There is one instruction to convert a floating point to an int in assembly: use the FISTP instruction. It pops the value off the floating-point stack, converts it to an integer, and then stores at at the address specified. I don't think there would be a faster way (unless you use extended instruction sets like MMX or SSE, which I am not familiar with).

Another instruction, FIST, leaves the value on the FP stack but I'm not sure it works with quad-word sized destinations.

Solution 5

The Lua code base has the following snippet to do this (check in src/luaconf.h from www.lua.org). If you find (SO finds) a faster way, I'm sure they'd be thrilled.

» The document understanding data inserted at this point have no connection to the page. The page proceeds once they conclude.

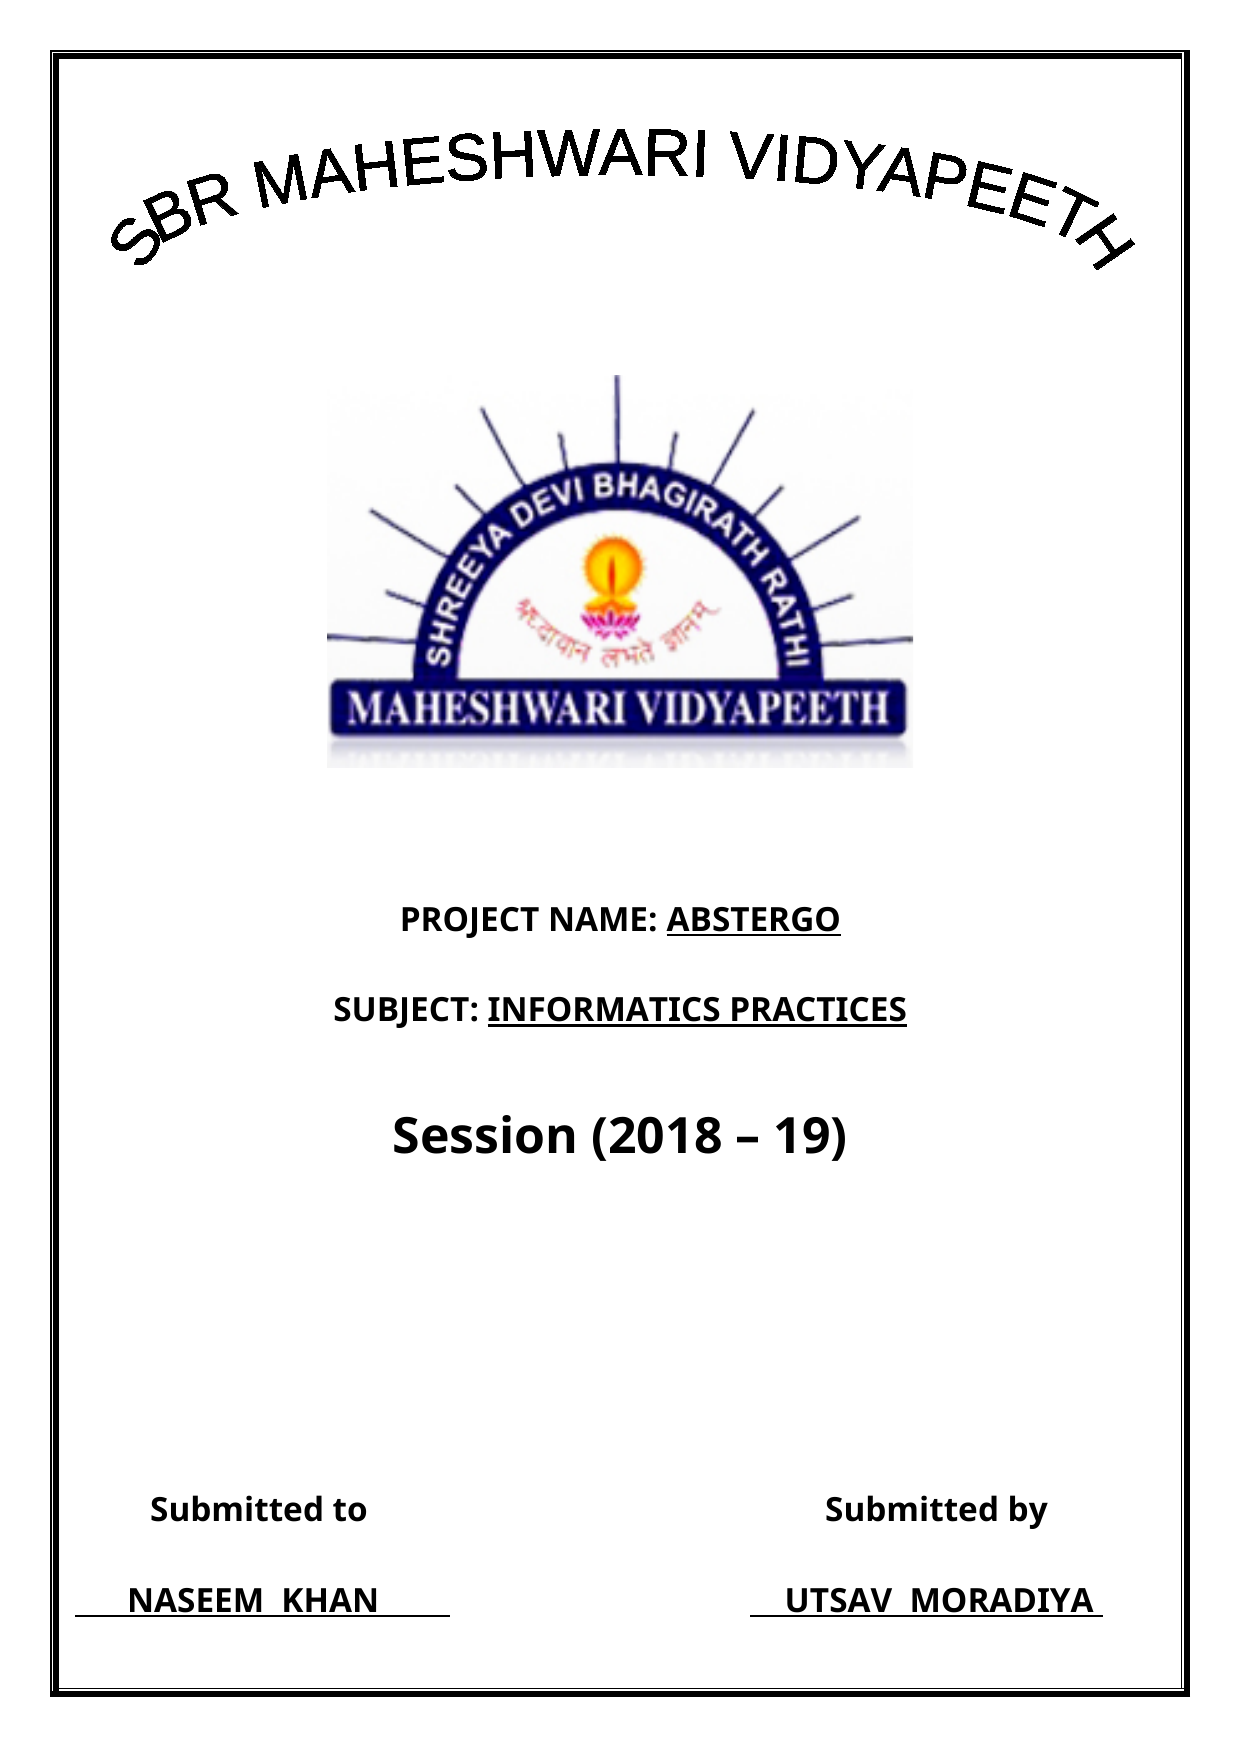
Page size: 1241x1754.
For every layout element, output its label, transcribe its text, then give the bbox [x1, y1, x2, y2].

text PROJECT NAME: ABSTERGO [75, 895, 1165, 941]
text SUBJECT: INFORMATICS PRACTICES [75, 986, 1165, 1032]
text NASEEM KHAN UTSAV MORADIYA [75, 1577, 1165, 1622]
text Submitted to Submitted by [75, 1486, 1165, 1531]
text Session (2018 – 19) [75, 1100, 1165, 1168]
picture [327, 375, 914, 768]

Oh, lua_Number means double. :)

/*
@@ lua_number2int is a macro to convert lua_Number to int.
@@ lua_number2integer is a macro to convert lua_Number to lua_Integer.
** CHANGE them if you know a faster way to convert a lua_Number to
** int (with any rounding method and without throwing errors) in your
** system. In Pentium machines, a naive typecast from double to int
** in C is extremely slow, so any alternative is worth trying.
*/

/* On a Pentium, resort to a trick */
#if defined(LUA_NUMBER_DOUBLE) && !defined(LUA_ANSI) && !defined(__SSE2__) && \
    (defined(__i386) || defined (_M_IX86) || defined(__i386__))

/* On a Microsoft compiler, use assembler */
#if defined(_MSC_VER)

#define lua_number2int(i,d)   __asm fld d   __asm fistp i
#define lua_number2integer(i,n)     lua_number2int(i, n)

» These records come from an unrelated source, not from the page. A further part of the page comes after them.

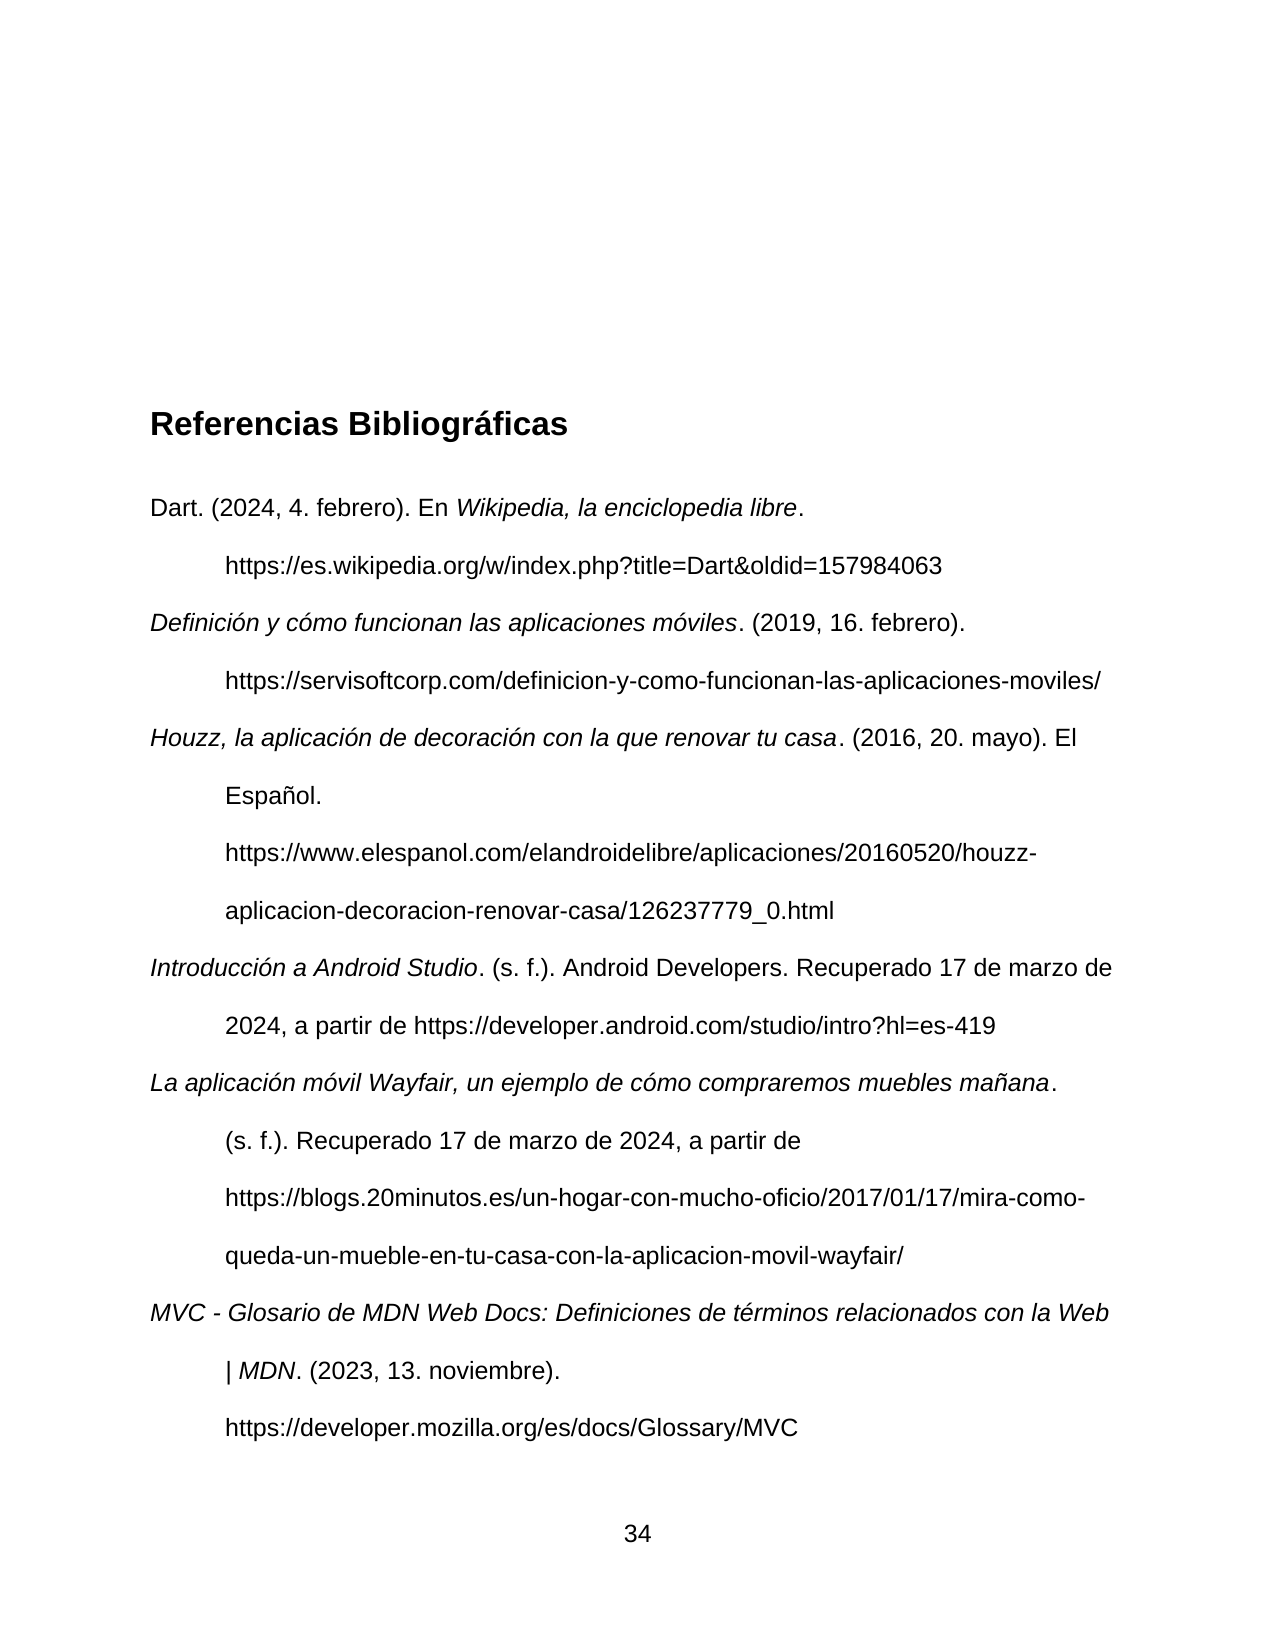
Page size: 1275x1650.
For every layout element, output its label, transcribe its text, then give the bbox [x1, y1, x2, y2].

text MVC - Glosario de MDN Web Docs: Definiciones de términos relacionados con la Web | MDN. (2023, 13. noviembre). https://developer.mozilla.org/es/docs/Glossary/MVC [150, 1298, 1125, 1442]
text Dart. (2024, 4. febrero). En Wikipedia, la enciclopedia libre. https://es.wikipedia.org/w/index.php?title=Dart&oldid=157984063 [150, 493, 1125, 579]
subtitle Referencias Bibliográficas [150, 404, 1125, 443]
text La aplicación móvil Wayfair, un ejemplo de cómo compraremos muebles mañana. (s. f.). Recuperado 17 de marzo de 2024, a partir de https://blogs.20minutos.es/un-hogar-con-mucho-oficio/2017/01/17/mira-como-queda-un-mueble-en-tu-casa-con-la-aplicacion-movil-wayfair/ [150, 1068, 1125, 1269]
text Definición y cómo funcionan las aplicaciones móviles. (2019, 16. febrero). https://servisoftcorp.com/definicion-y-como-funcionan-las-aplicaciones-moviles/ [150, 608, 1125, 694]
text Houzz, la aplicación de decoración con la que renovar tu casa. (2016, 20. mayo). El Español. https://www.elespanol.com/elandroidelibre/aplicaciones/20160520/houzz-aplicacion-decoracion-renovar-casa/126237779_0.html [150, 723, 1125, 924]
text Introducción a Android Studio. (s. f.). Android Developers. Recuperado 17 de marzo de 2024, a partir de https://developer.android.com/studio/intro?hl=es-419 [150, 953, 1125, 1039]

/* the next trick should work on any Pentium, but sometimes clashes
   with a DirectX idiosyncrasy */
#else

union luai_Cast { double l_d; long l_l; };
#define lua_number2int(i,d) \
  { volatile union luai_Cast u; u.l_d = (d) + 6755399441055744.0; (i) = u.l_l; }
#define lua_number2integer(i,n)     lua_number2int(i, n)

#endif

/* this option always works, but may be slow */
#else
#define lua_number2int(i,d) ((i)=(int)(d))
#define lua_number2integer(i,d) ((i)=(lua_Integer)(d))

#endif
Share:
27,357

Related videos on Youtube

robottobor
Author by

robottobor

Updated on July 09, 2022

Comments

  • robottobor
    robottobor almost 2 years

    What is the fastest way you know to convert a floating-point number to an int on an x86 CPU. Preferrably in C or assembly (that can be in-lined in C) for any combination of the following:

    • 32/64/80-bit float -> 32/64-bit integer

    I'm looking for some technique that is faster than to just let the compiler do it.

    • JBB
      JBB over 15 years
      Switch from a Pentium 5 to a chip that does math right... (Man that makes me feel old...)
    • Kevin
      Kevin over 15 years
      I'm rolling around on the ground. Dang -- it's too bad people down-modded you for that!
    • akauppi
      akauppi about 15 years
      :) Is there actually a Pentium 5? And if there is, so sorry it does have SSE3 and therefore is perfectly allright. When used wisely (see SSE3 and FISTTP comments).
  • Asim Ihsan
    Asim Ihsan over 15 years
    It is a good suggestion however I will caveat it by saying it assumes two things: - That you have an x86 processor with SSE (>PII) or SSE2 (>PIII) - That you in fact do want a truncation, not a rounding, conversion
  • Don Neufeld
    Don Neufeld over 15 years
    You are simply incorrect. In this case rolling your own is a very demonstrable 10x speed improvement over the built in functions because when you do it yourself you can trust the state of the FPU flags, which the built in _ftol does not do, or you can do it parallelized using SSE.
  • akauppi
    akauppi about 15 years
    Or you can flag '-msse3' (gcc) and have the 'fixed' FTSTTP do it right, seamlessly.
  • chmike
    chmike about 15 years
    For unsigned integer it can be simpler: inline uint32_t toInt( float fval ) { static float const snapper = 1<<23; fval += snapper; return ((uint32_t)fval) & 0x007FFFFF; }
  • R.. GitHub STOP HELPING ICE
    R.. GitHub STOP HELPING ICE over 13 years
    static float const snapper; makes this slower than necessary. Simply write fval += 1<<23;
  • Suma
    Suma over 13 years
    On x86 it is not slower, as the code generated is the same. There are no FPU instructions taking immediate arguments on x87.
  • Nick Dowell
    Nick Dowell about 13 years
    The compiler-supplied routines are not well suited for multimedia applications where performance is crucial
  • Cody Gray
    Cody Gray almost 11 years
    This is interesting, and appears to be correct, but in my tests the x64 compiler actually generates the exact same code (verified using a disassembler) for your code here and the MSDN example.
  • PhiS
    PhiS almost 11 years
    Also note the limitation that this will of course not be an option for an 80-bit floating point value
  • PhiS
    PhiS about 10 years
    re inline assembly: yes Embarcadero (formerly Borland) does support it (both C++ and Delphi compilers do)